» REQUIREMENT 1
In the feature documentation, reproduce the stretch from "fm.n_features, len(fm) for" through "L2, or raw)", changing "pandas" to "polars".

» PASSAGE SHOWN
|---|
Features¶

Every feature extractor returns a FeatureMatrix — the shared numeric envelope that methods consume.

The FeatureMatrix¶

@dataclass
class FeatureMatrix:
    X: np.ndarray            # (n_docs, n_features)
    document_ids: list[str]
    feature_names: list[str]
    feature_type: str
    extractor_config: dict[str, Any]
    provenance_hash: str

Key properties:

fm.n_features, len(fm) for n_docs
fm.as_dataframe() — pandas DataFrame indexed by document_ids
fm.concat(other) — column-concatenate two matrices with identical row ids

Available extractors¶

Import from tamga:

Extractor	Input	Output
`MFWExtractor(n=..., scale=..., lowercase=...)`	Corpus	top-n word relative frequencies (z-scored, L1, L2, or raw)
|---|
» DATA FOR THIS TASK
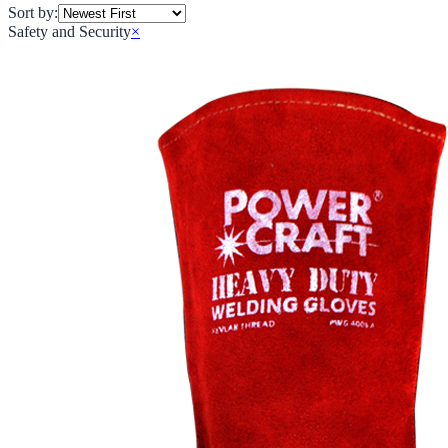
Sort by:
Safety and Security
×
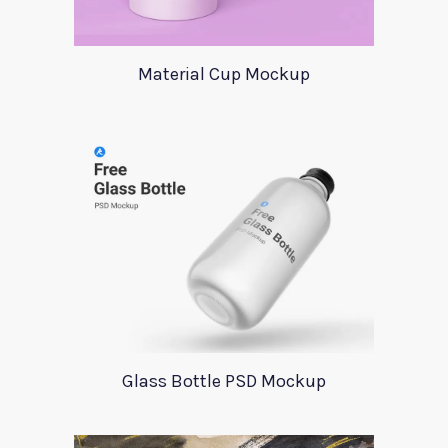
Material Cup Mockup
Glass Bottle PSD Mockup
|---|
» REQUIREMENT 2
Lay out every line of the records above as a Markdown table with the columns No. and Entry, numbering the rows and omitting blank lines. Leave the pictures out of the table.

» TASK RESULT 1
fm.n_features, len(fm) for n_docs
fm.as_dataframe() — polars DataFrame indexed by document_ids
fm.concat(other) — column-concatenate two matrices with identical row ids

Available extractors¶

Import from tamga:

Extractor	Input	Output
`MFWExtractor(n=..., scale=..., lowercase=...)`	Corpus	top-n word relative frequencies (z-scored, L1, L2, or raw)

» TASK RESULT 2
| No. | Entry |
|---|---|
| 1 | Sort by: |
| 2 | Safety and Security |
| 3 | × |
| 4 | Material Cup Mockup |
| 5 | Glass Bottle PSD Mockup |